For decades, control-theoretic “cybernetic” models of human manual control behavior have facilitated a highly systematic design and evaluation methodology for human-machine interfaces. Today’s technology is being designed for higher levels of integration into human life than ever before, even up to a “symbiotic” level, where humans and machines continuously cooperate in a shared-control architecture (e.g., in modern cars). State-of-the art cybernetics theory is restricted mainly to human compensatory feedback control, and is inadequate for the design and evaluation of tomorrow’s novel human-machine systems.

This research project aims to fill one apparent gap in classical cybernetics theory, namely how humans use preview information of the future trajectory to follow for control.
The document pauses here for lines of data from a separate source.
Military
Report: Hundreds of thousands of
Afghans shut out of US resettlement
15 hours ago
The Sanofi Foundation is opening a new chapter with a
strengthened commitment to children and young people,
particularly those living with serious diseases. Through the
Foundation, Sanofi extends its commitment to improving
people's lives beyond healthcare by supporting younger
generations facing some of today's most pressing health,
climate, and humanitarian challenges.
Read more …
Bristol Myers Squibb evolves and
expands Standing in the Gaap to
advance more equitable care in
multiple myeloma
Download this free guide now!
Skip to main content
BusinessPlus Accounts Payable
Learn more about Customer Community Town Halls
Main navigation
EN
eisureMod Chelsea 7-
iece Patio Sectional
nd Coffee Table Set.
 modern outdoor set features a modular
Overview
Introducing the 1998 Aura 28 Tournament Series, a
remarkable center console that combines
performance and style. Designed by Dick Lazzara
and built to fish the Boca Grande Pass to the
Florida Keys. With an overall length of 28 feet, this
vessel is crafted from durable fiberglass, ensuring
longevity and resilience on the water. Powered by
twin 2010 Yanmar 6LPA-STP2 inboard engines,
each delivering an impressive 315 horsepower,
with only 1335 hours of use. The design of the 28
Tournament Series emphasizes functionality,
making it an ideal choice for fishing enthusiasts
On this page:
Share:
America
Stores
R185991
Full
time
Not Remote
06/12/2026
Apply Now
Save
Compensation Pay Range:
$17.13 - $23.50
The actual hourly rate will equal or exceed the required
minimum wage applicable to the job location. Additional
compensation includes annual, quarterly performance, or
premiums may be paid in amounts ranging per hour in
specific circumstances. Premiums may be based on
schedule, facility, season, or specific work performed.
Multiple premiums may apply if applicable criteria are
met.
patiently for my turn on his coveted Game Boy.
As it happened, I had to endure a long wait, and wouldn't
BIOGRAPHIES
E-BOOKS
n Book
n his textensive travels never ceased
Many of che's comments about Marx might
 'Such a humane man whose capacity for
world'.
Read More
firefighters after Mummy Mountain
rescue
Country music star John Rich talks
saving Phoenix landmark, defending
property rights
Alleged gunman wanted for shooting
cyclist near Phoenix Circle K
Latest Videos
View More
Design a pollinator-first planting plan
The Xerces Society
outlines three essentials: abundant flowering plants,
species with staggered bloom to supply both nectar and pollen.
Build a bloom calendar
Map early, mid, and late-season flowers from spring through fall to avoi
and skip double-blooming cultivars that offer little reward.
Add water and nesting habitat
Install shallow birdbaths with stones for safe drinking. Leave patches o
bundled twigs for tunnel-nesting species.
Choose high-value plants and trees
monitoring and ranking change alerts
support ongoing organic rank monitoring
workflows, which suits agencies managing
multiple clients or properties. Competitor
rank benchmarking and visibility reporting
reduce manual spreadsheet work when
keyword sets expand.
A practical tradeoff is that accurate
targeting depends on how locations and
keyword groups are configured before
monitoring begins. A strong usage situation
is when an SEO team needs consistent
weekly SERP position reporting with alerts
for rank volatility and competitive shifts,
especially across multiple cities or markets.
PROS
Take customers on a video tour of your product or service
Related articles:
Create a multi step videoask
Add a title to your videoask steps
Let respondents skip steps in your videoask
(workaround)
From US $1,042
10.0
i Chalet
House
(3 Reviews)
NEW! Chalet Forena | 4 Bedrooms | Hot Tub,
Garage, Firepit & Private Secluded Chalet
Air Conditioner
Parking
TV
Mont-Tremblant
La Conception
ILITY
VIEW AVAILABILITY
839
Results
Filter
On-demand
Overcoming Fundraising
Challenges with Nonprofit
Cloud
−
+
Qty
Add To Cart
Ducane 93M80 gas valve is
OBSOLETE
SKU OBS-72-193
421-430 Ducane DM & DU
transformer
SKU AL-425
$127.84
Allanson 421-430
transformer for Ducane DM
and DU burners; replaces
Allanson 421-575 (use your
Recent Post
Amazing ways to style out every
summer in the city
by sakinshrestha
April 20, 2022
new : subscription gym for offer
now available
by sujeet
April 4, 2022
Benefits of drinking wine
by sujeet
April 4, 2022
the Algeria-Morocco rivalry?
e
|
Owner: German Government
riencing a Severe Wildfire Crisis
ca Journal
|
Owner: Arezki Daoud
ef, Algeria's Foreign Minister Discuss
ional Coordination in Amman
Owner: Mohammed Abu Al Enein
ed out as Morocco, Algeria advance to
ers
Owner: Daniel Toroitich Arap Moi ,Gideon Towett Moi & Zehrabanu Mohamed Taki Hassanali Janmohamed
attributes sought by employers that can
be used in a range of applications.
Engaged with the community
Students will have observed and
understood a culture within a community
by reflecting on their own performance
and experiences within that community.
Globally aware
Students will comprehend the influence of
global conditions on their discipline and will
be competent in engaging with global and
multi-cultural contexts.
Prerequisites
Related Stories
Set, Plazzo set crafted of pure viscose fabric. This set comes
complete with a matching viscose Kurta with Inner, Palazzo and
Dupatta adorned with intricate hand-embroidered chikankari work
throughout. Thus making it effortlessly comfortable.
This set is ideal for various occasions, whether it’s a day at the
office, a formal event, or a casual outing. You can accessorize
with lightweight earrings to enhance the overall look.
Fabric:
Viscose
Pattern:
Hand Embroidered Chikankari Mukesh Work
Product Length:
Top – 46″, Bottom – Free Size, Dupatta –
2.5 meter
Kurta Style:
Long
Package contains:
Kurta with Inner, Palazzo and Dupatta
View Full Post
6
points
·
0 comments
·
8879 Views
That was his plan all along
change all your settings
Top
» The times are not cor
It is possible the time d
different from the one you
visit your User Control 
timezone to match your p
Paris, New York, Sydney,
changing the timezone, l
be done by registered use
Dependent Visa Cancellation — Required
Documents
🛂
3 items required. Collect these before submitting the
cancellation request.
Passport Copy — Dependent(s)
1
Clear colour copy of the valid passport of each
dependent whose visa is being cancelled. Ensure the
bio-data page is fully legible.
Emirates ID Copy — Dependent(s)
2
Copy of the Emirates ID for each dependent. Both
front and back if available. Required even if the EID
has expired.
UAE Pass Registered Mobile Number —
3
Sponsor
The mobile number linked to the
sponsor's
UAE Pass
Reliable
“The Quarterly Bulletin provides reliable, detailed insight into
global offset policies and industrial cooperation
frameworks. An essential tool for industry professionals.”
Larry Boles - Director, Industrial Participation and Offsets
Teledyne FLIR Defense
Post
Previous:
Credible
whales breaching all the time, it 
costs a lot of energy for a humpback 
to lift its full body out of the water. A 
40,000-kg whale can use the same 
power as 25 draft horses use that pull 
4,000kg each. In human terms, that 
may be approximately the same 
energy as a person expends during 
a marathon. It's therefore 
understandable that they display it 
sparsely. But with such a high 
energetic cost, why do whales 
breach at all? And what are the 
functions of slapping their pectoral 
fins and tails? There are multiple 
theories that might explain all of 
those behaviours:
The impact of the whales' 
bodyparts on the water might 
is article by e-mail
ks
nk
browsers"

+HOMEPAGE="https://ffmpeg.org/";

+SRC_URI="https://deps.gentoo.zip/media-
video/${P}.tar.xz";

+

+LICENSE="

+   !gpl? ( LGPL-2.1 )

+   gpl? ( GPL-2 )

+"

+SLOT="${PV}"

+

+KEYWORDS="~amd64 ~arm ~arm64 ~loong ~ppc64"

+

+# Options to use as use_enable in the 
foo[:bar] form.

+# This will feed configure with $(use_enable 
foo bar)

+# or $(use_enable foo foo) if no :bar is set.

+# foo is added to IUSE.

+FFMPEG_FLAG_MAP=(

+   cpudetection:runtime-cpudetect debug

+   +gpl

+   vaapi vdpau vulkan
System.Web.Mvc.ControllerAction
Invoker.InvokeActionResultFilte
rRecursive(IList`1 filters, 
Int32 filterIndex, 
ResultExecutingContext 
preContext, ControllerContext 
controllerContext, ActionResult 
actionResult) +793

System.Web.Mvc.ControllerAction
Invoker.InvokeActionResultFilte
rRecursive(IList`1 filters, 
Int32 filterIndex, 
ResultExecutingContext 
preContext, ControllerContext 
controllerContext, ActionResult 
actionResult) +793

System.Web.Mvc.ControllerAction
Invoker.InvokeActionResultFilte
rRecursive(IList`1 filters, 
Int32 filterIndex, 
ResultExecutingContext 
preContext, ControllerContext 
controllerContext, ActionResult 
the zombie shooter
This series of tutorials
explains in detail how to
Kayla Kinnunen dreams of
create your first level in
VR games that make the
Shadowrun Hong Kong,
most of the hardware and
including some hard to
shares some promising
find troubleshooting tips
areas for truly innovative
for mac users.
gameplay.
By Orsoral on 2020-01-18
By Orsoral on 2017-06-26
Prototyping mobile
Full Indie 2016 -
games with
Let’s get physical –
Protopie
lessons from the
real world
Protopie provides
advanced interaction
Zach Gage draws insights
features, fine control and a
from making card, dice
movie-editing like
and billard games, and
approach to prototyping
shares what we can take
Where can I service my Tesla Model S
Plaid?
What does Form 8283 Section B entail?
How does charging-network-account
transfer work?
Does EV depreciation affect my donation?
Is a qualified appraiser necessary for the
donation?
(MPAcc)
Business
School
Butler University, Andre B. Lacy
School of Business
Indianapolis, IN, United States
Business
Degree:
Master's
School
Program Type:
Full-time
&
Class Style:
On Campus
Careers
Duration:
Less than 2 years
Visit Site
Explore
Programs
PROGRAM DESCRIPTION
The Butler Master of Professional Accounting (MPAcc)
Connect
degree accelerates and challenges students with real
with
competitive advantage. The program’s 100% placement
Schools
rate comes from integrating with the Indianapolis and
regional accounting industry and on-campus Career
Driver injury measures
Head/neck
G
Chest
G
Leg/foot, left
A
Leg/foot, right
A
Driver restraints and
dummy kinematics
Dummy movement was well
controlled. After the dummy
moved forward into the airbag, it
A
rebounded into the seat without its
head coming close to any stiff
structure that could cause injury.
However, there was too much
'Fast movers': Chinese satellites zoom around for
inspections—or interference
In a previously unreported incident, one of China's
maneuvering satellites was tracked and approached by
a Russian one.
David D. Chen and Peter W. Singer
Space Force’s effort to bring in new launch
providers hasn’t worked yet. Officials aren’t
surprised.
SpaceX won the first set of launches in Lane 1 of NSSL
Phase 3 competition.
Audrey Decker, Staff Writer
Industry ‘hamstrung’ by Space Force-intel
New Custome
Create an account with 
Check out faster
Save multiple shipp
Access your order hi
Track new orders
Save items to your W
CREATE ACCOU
The clearest example of preview information is the road that is to be followed while driving, which is typically visible for some part ahead.

We take the well-understood compensatory tracking task as point of departure, working towards more realistic tasks in a series of human-in-the-loop experiments. First, we introduce preview in a plan-view laboratory display tracking task, and we investigate how task variables like the controlled element dynamics, the preview time, and the trajectory bandwidth affect human use of preview information. We then stepwise introduce elements from more realistic control tasks, namely linear viewing perspective, vestibular feedback, rotational visual feedback (e.g., from optic flow), and we move from tracking to boundary avoidance. This culminates in a realistic driving task where all important control cues are available to the human controller. In each step, we apply rigorous frequency-domain system identification techniques to separately measure humans’ feedback control behavior and their response to the previewed trajectory. We also propose and validate quasi-linear models to capture the measured responses in each step.

Initial results are promising, showing that much of how human controllers use preview can be captured by a simple extension of McRuer’s famous crossover model.